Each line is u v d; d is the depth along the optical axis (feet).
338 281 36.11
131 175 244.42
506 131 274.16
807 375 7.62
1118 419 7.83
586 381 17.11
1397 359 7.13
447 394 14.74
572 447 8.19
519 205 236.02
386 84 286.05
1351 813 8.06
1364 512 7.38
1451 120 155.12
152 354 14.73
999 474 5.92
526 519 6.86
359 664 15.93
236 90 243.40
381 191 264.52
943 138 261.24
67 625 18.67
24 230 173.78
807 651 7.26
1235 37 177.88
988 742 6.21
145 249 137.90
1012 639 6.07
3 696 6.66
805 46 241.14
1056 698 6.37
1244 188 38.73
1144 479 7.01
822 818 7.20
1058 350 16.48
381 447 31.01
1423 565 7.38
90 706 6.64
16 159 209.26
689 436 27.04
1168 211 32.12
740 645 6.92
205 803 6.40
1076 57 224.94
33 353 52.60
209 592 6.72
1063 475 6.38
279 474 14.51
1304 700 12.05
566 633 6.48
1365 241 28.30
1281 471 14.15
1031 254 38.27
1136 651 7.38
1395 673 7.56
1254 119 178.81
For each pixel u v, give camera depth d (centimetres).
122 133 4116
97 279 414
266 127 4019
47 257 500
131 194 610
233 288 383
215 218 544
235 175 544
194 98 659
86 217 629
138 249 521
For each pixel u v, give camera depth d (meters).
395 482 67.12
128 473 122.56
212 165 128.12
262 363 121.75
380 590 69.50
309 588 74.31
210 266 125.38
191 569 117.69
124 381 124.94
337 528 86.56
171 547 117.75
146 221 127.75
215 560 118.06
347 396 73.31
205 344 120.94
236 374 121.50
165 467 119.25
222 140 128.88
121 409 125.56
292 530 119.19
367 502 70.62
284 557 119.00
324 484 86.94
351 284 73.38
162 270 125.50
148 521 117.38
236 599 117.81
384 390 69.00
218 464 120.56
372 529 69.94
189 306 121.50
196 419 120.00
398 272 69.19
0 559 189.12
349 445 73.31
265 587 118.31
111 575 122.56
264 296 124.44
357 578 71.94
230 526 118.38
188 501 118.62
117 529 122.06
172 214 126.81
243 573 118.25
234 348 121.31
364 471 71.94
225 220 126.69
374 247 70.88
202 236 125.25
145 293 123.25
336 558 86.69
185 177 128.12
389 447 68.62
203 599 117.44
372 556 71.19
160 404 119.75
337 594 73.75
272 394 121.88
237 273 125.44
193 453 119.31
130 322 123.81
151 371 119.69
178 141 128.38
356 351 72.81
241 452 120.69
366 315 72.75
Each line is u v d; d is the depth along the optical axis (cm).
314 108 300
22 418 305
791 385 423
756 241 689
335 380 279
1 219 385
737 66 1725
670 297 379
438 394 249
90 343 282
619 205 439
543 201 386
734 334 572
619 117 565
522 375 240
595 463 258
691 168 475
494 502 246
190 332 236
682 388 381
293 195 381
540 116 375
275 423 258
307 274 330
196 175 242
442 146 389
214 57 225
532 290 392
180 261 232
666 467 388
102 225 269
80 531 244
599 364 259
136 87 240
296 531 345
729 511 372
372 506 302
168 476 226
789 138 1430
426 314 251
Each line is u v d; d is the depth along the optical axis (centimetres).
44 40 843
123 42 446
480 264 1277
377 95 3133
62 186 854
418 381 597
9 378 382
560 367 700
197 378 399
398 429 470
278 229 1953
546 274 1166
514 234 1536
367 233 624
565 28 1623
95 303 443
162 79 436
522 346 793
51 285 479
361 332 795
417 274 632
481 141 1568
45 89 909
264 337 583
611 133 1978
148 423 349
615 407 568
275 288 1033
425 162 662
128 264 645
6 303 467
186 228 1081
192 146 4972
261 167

==*==

▶ [Prompt] Beginning with the line that has "689 436 27.04" and ending with the line that has "351 284 73.38", set down the lines above exactly and include no others.

▶ [Answer to this exercise]
689 436 27.04
1168 211 32.12
740 645 6.92
205 803 6.40
1076 57 224.94
33 353 52.60
209 592 6.72
1063 475 6.38
279 474 14.51
1304 700 12.05
566 633 6.48
1365 241 28.30
1281 471 14.15
1031 254 38.27
1136 651 7.38
1395 673 7.56
1254 119 178.81
For each pixel u v, give camera depth d (centimetres).
122 133 4116
97 279 414
266 127 4019
47 257 500
131 194 610
233 288 383
215 218 544
235 175 544
194 98 659
86 217 629
138 249 521
For each pixel u v, give camera depth d (meters).
395 482 67.12
128 473 122.56
212 165 128.12
262 363 121.75
380 590 69.50
309 588 74.31
210 266 125.38
191 569 117.69
124 381 124.94
337 528 86.56
171 547 117.75
146 221 127.75
215 560 118.06
347 396 73.31
205 344 120.94
236 374 121.50
165 467 119.25
222 140 128.88
121 409 125.56
292 530 119.19
367 502 70.62
284 557 119.00
324 484 86.94
351 284 73.38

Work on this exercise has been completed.